Coronavirus COVID-19 : quand les pharmaciens fabriquent leur propre gel hydro-alcoolique

Dans la lutte contre l'épidémie de Coronavirus COVID-19, les pharmaciens sont autorisés à fabriquer leur propre solution hydro-alcoolique, c'est le cas à Saint-Georges-de-Mons (Puy-de-Dôme). / © A. Rozga / FTV
Dans la lutte contre l'épidémie de Coronavirus COVID-19, les pharmaciens sont autorisés à fabriquer leur propre solution hydro-alcoolique, c'est le cas à Saint-Georges-de-Mons (Puy-de-Dôme). / © A. Rozga / FTV

En raison du Coronavirus COVID-19, pour faire face à la pénurie de gel hydro-alcoolique, les pharmaciens sont autorisés à préparer leur propre solution désinfectante. Une pharmacie de Saint-Georges-de-Mons (Puy-de-Dôme) a lancé sa production maison.
 

Par S.B avec Alexandre Rozga

Pour se protéger contre le Coronavirus, dans le Puy-de-Dôme, à Saint-Georges-de-Mons, une pharmacie a décidé de fabriquer sa propre solution hydro-alcoolique. Pour faire face à la pénurie, le Ministre des Solidarités et de la Santé vient d'autoriser les pharmaciens d'officine et hospitaliers à préparer leur propre gel : « Je réalise la préparation de la solution selon la recette de l’OMS (Organisation Mondiale de la Santé). On commence par verser l’alcool, environ 90% du flacon, ensuite je rajoute de l’eau oxygénée », explique Valérie Alles, préparatrice en pharmacie. Elle termine sa préparation par du glycérol et de l'eau distillée, pour obtenir une solution hydro-alcoolique sans le produit gélifiant ajouté par les fabricants.

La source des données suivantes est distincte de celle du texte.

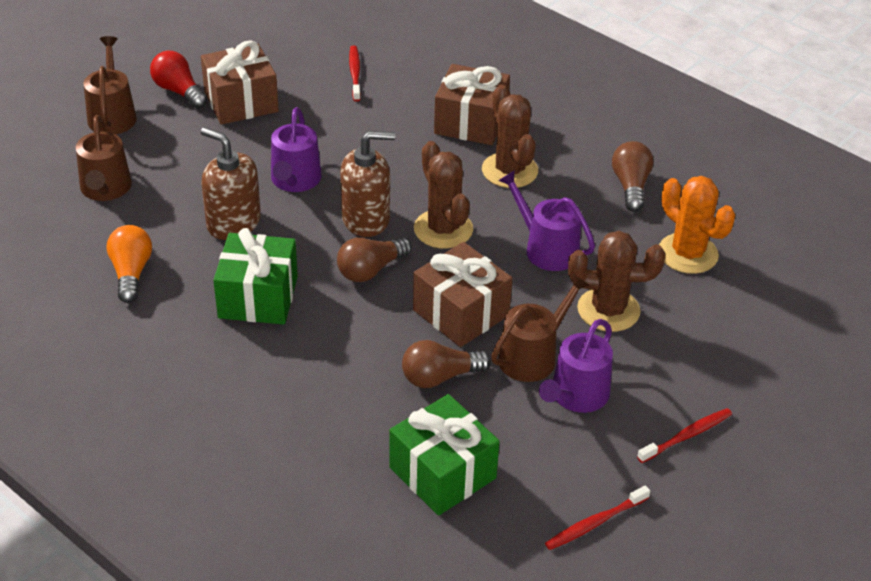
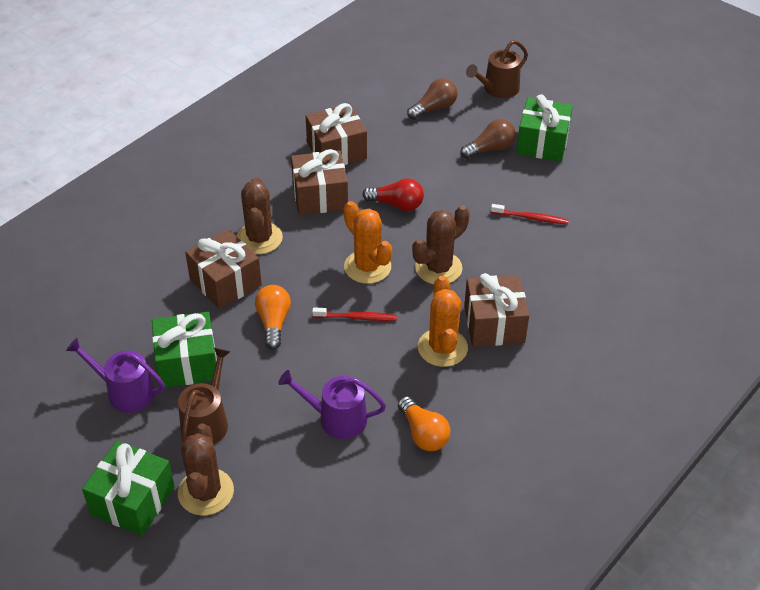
brown gift: [201,40,279,125] [413,242,513,347] [434,64,510,145] = 3 -> [185,229,262,309] [291,149,348,215] [306,103,367,165] [464,273,529,347] = 4
brown light bulb: [337,237,412,282] [402,340,491,388] [612,141,653,212] = 3 -> [407,78,457,120] [461,119,516,159] = 2
brown soap dispenser: [201,127,261,240] [340,131,395,237] = 2 -> none = 0
brown watering can: [76,115,132,201] [84,36,137,134] [491,274,590,382] = 3 -> [178,348,231,445] [466,40,528,98] = 2
green gift: [213,228,298,325] [389,394,500,516] = 2 -> [82,441,175,536] [152,312,217,388] [516,94,573,162] = 3
orange cactus: [659,176,736,274] = 1 -> [344,201,392,284] [418,276,468,367] = 2
orange light bulb: [106,225,152,303] = 1 -> [255,285,291,350] [398,396,450,451] = 2
purple watering can: [271,107,322,192] [498,170,595,271] [539,319,613,413] = 3 -> [66,338,165,413] [278,370,386,439] = 2
red toothbrush: [349,45,361,102] [545,485,650,550] [637,408,732,463] = 3 -> [312,308,397,321] [491,204,569,225] = 2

Une recette qui nécessite un matériel adapté

Les flacons sont étiquetés avec un numéro de lot et obligatoirement stockés avant la mise en vente. « Ces flacons vont être stockés pendant 72 heures afin d’éliminer d’éventuels spores bactériennes qui peuvent rester sur le flacon et dans les matières comme l’alcool ou l’eau distillée », affirme Valérie Alles. Si la recette paraît simple, il n'est pas conseillé de la réaliser à la maison : « Les produits utilisés peuvent être dangereux, par exemple, l’alcool à 96° ou à 90° émet des vapeurs et il faut un local adapté », alerte Cécile Thomas, vice-présidente du conseil régional de l'Ordre des pharmaciens d'Auvergne-Rhône-Alpes.

Une pénurie de matières premières

C'est un arrêté paru au Journal Officiel, le 7 mars dernier, qui autorise les seuls pharmaciens d'officine et hospitaliers à préparer des solutions hydro-alcooliques en  cas de rupture de leur approvisionnement. Une mesure valable, jusqu'au 31 mai, pour lutter contre le risque infectieux : « J’espère que la pénurie sera réglée d’ici peu, mais pour le moment, ça va être un peu compliqué car il y a des matières premières qui sont en rupture pour fabriquer cette solution hydro alcoolique notamment le glycérol, l’alcool parfois et même les flacons. Parfois les pharmaciens ont du mal à s’approvisionner », regrette Cécile Thomas. Avec un prix encadré à 3 euros les 100 millilitres, les pharmaciens n'en tirent pas un grand bénéfice, mais prennent leur part dans la lutte contre le Coronavirus.